Türöffner für Wirtschaft und Wissenschaft

Montag, 18. Juni 2012

Null-Heizenergie-Haus für den Universitäts-Club geplant

Herr Professor Hillemeier, im Juni 2012 begeht die Gesellschaft von Freunden der TU Berlin ihr 90. Gründungsjubiläum. Was zeichnet die Gesellschaft heute aus?

Bernd Hillemeier, Vorsitzender der Gesellschaft von Freunden
Lupe

Mit den Beiträgen ihrer 823 Mitglieder und 54 Firmen beziehungsweise Verbänden kann die Gesellschaft an vielen Stellen in der Universität helfen, wo es mit eigenen Mitteln nicht möglich wäre. Das betrifft die Teilnahme von Wissenschaftlerinnen und Wissenschaftlern sowie Studierenden der TU Berlin an Konferenzen, Symposien und Forschungsreisen. Es handelt sich jeweils nicht um große materielle, aber um sehr wichtige Leistungen. Wir sind unseren Mitgliedern, den Alumni, den Personen aus Wirtschaft, Kultur, Politik und Wissenschaft sehr dankbar, dass wir dies ermöglichen können. Die Gesellschaft von Freunden der TU Berlin zeichnet weiterhin aus, dass namhafte Mitglieder eine unverzichtbare Verbindung zwischen Wirtschaft und Wissenschaft herstellen. Forschung und Lehre profitieren davon in erheblichem Maße.


Was sind die Schwerpunkte Ihrer Planung für die nahe Zukunft?

Heute kommt es mehr denn je darauf an, die interne und externe Kommunikation zu verbessern. Wir wollen, dass sich die Strahlkraft des Wissenszentrums TU Berlin über Berlin-Brandenburg insbesondere weiter nach Osten ausdehnt. Eine neue Initiative, die dies befördert, ist der „Preis für vorbildliche Lehre“, der bei der Begrüßung der Neusemester vergeben wird. Damit möchten wir die Lehre als wesentliche Säule universitärer Bildung stärken und ihren Stellenwert deutlich machen. Der Stifterverband der Deutschen Wissenschaft würdigt diese Preis-Initiative. Die weitere Intensivierung der Kommunikation wird auf zwei Wegen erreicht: erstens durch eine Internet-Plattform. Gegenwärtig prüfen wir die effektivste Form.
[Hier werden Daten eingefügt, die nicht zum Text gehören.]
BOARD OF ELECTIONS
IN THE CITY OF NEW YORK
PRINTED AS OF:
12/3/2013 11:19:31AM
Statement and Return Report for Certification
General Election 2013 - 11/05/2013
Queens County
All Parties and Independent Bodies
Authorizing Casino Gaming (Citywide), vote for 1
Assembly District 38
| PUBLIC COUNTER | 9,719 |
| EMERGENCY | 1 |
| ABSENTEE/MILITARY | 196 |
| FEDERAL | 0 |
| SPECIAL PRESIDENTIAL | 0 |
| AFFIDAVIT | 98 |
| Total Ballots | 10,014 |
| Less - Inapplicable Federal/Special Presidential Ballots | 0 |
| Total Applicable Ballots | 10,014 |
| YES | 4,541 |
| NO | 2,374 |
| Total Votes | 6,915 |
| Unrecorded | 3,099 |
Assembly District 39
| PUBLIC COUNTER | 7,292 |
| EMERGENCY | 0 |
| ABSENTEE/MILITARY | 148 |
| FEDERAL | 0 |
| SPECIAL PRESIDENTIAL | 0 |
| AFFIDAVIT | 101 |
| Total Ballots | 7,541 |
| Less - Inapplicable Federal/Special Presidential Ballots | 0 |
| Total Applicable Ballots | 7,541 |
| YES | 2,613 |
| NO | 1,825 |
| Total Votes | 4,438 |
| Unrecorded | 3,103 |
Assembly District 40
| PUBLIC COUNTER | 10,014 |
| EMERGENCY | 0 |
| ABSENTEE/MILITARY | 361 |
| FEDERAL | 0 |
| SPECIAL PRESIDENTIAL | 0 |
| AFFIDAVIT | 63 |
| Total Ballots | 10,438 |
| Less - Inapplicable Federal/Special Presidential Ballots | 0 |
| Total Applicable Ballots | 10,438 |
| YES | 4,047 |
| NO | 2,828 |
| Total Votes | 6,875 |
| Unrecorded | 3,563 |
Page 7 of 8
In Zukunft werden dann fünf bis sechs Themen und Projekte vorgestellt, die durch eine aktive Online-Kommunikation unter Freunden der TU Berlin diskutiert werden können. Weiterhin planen wir den Universitätsclub „CCC – Campus Club Charlottenburg“, für den bereits außeruniversitäre Fördermittel in Aussicht gestellt sind. Er soll auf dem Universitätsgelände als experimentelles Null-Heizenergie-Haus ein attraktives Domizil finden. Weitere Fördermittel werden eingeworben. An diesem einzigartigen Ort werden Fachgrenzen überwunden und generationenübergreifende Dialoge mit Wissenschaftlern, Wirtschaftsfachleuten, Journalisten, Künstlern und Politikern geführt werden.


Wie sind die „Freunde“ in die universitären Aktivitäten eingebunden?
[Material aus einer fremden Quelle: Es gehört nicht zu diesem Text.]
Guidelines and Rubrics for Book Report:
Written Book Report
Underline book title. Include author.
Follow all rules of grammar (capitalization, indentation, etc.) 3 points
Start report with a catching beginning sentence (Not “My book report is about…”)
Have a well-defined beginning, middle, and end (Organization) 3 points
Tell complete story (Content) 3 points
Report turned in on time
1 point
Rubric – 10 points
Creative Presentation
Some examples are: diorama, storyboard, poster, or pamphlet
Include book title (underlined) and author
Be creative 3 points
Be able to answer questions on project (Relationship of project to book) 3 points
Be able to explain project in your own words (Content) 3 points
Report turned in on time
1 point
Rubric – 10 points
Unsere Gesellschaft hat die Unterstützung durch den Präsidenten der TU Berlin, wechselseitige kritische und konstruktive Anregungen und Diskussionen finden regelmäßig statt, und sie wird von der TU-Verwaltung ebenfalls in vielen Punkten kritisch und konstruktiv unterstützt. Des Weiteren befördern wir durch Fundraising den Ausbau des „Gründungshauses“ an der TU Berlin, das in der denkmalgeschützten „Alten Mineralogie“ ansässig ist und das ein gründerfreundliches Sprungbrett für junge Start-ups darstellt.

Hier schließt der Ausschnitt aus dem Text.